Meu interesse pela cozinha começou muito cedo. Quando criança, lembro-me do pavor de minha avó materna, que me criou, quando me via mexendo em suas panelas. Acho que tinha um pouco mais de 10 anos, e sofria muito quando minha avó me proibia de chegar perto do fogão com medo de que eu me queimasse.

Porém, como se dizia naquela época, eu não era "gente". E quando minha avó não estava, meu lugar preferido era a cozinha, com suas panelas e seu fogão. Morava em Cuiabá e passava quase todas as férias e feriados nos sítios da família, onde comecei de verdade (e com permissão, é claro) a ajudar a fazer deliciosos doces de leite e de goiaba. Os tachos eram enormes, a colher de pau quase do meu tamanho. Tinha de usar toda a minha força para conseguir mexer. Lembro-me como se fosse hoje do prazer que sentia, aquilo realmente me deixava muito feliz. Depois dos doces prontos, eu me esbaldava e me lambuzava toda com as raspas do tacho.

Depois dessa época, nunca mais fiquei longe das panelas. Aos 17 anos me casei e fui morar na casa do meu sogro. Tinha uma cozinha enorme, toda equipada, e foi nela que comecei a praticar com mais liberdade meus dons culinários. Todos saíam para trabalhar e eu corria a cozinha. Com muita humildade, posso dizer que eu arrasava, mas também contava com a ajuda de D. Benta, que me ensinou muita coisa.
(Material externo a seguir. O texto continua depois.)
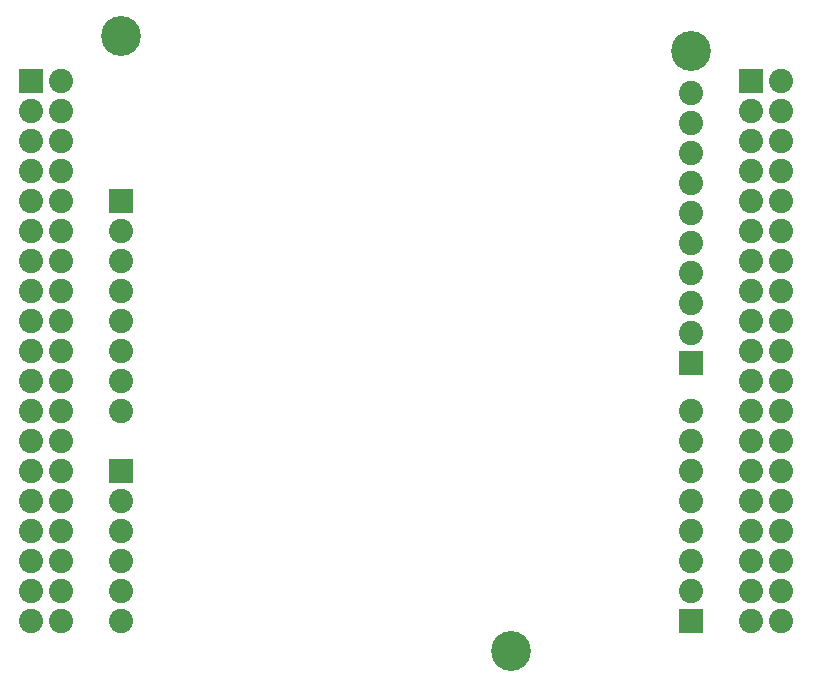
<source format=gbs>
G04 EAGLE Gerber RS-274X export*
G75*
%MOMM*%
%FSLAX34Y34*%
%LPD*%
%INSoldermask Bottom*%
%IPPOS*%
%AMOC8*
5,1,8,0,0,1.08239X$1,22.5*%
G01*
G04 Define Apertures*
%ADD10R,2.053200X2.053200*%
%ADD11C,2.053200*%
%ADD12C,3.378200*%
D10*
X-170700Y284400D03*
D11*
X-170700Y259000D03*
X-170700Y233600D03*
X-170700Y208200D03*
X-170700Y182800D03*
X-170700Y157400D03*
D10*
X-170700Y513000D03*
D11*
X-170700Y487600D03*
X-170700Y462200D03*
X-170700Y436800D03*
X-170700Y411400D03*
X-170700Y386000D03*
X-170700Y360600D03*
X-170700Y335200D03*
D10*
X-246900Y614600D03*
D11*
X-221500Y614600D03*
X-246900Y589200D03*
X-221500Y589200D03*
X-246900Y563800D03*
X-221500Y563800D03*
X-246900Y538400D03*
X-221500Y538400D03*
X-246900Y513000D03*
X-221500Y513000D03*
X-246900Y487600D03*
X-221500Y487600D03*
X-246900Y462200D03*
X-221500Y462200D03*
X-246900Y436800D03*
X-221500Y436800D03*
X-246900Y411400D03*
X-221500Y411400D03*
X-246900Y386000D03*
X-221500Y386000D03*
X-246900Y360600D03*
X-221500Y360600D03*
X-246900Y335200D03*
X-221500Y335200D03*
X-246900Y309800D03*
X-221500Y309800D03*
X-246900Y284400D03*
X-221500Y284400D03*
X-246900Y259000D03*
X-221500Y259000D03*
X-246900Y233600D03*
X-221500Y233600D03*
X-246900Y208200D03*
X-221500Y208200D03*
X-246900Y182800D03*
X-221500Y182800D03*
X-246900Y157400D03*
X-221500Y157400D03*
D10*
X311900Y375840D03*
D11*
X311900Y401240D03*
X311900Y426640D03*
X311900Y452040D03*
X311900Y477440D03*
X311900Y502840D03*
X311900Y528240D03*
X311900Y553640D03*
X311900Y579040D03*
X311900Y604440D03*
X311900Y208200D03*
X311900Y233600D03*
X311900Y259000D03*
X311900Y284400D03*
X311900Y309800D03*
X311900Y335200D03*
D10*
X311900Y157400D03*
D11*
X311900Y182800D03*
D10*
X362700Y614350D03*
D11*
X388100Y614350D03*
X362700Y588950D03*
X388100Y588950D03*
X362700Y563550D03*
X388100Y563550D03*
X362700Y538150D03*
X388100Y538150D03*
X362700Y512750D03*
X388100Y512750D03*
X362700Y487350D03*
X388100Y487350D03*
X362700Y461950D03*
X388100Y461950D03*
X362700Y436550D03*
X388100Y436550D03*
X362700Y411150D03*
X388100Y411150D03*
X362700Y385750D03*
X388100Y385750D03*
X362700Y360350D03*
X388100Y360350D03*
X362700Y334950D03*
X388100Y334950D03*
X362700Y309550D03*
X388100Y309550D03*
X362700Y284150D03*
X388100Y284150D03*
X362700Y258750D03*
X388100Y258750D03*
X362700Y233350D03*
X388100Y233350D03*
X362700Y207950D03*
X388100Y207950D03*
X362700Y182550D03*
X388100Y182550D03*
X362700Y157150D03*
X388100Y157150D03*
D12*
X311900Y640000D03*
X-170700Y652700D03*
X159500Y132000D03*
M02*

</source>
A cozinha é um lugar onde sempre me senti muito segura. Para quem acredita em reencarnação, devo ter sido cozinheira em outra vida. Contudo, é claro que nesta vida comecei fazendo muita besteira, cheguei a explodir uma panela de pressão com feijão. Foi terrível, acho que até hoje o feijão deve estar incrustado na laje daquela casa... Já inutilizei caçarolas, mas nunca queimei arroz; bem, no final, o almoço ou o jantar sempre acabavam saindo.

Dois meses depois de casada fazia divinamente arroz, feijão, farofa, purê de batatas e até strogonoff. Foi uma fase maravilhosa da minha vida. Sem perceber, eu fui me apaixonando e tendo os meus próprios segredos culinários, comecei também a arrancar suspiros e elogios da minha família, para espanto de minha avó...

Com o nascimento da minha primeira filha, Irene, precisei reduzir meus “estágios” na cozinha, mas nunca consegui ficar mais do que um dia longe do fogão. Casei muito cedo e tinha muitas obrigações; trabalhava e estudava, mas conseguia dividir bem meu tempo: curtia minha filha, minha família e, nos momentos que restavam, ia para a cozinha praticar, testar novas receitas.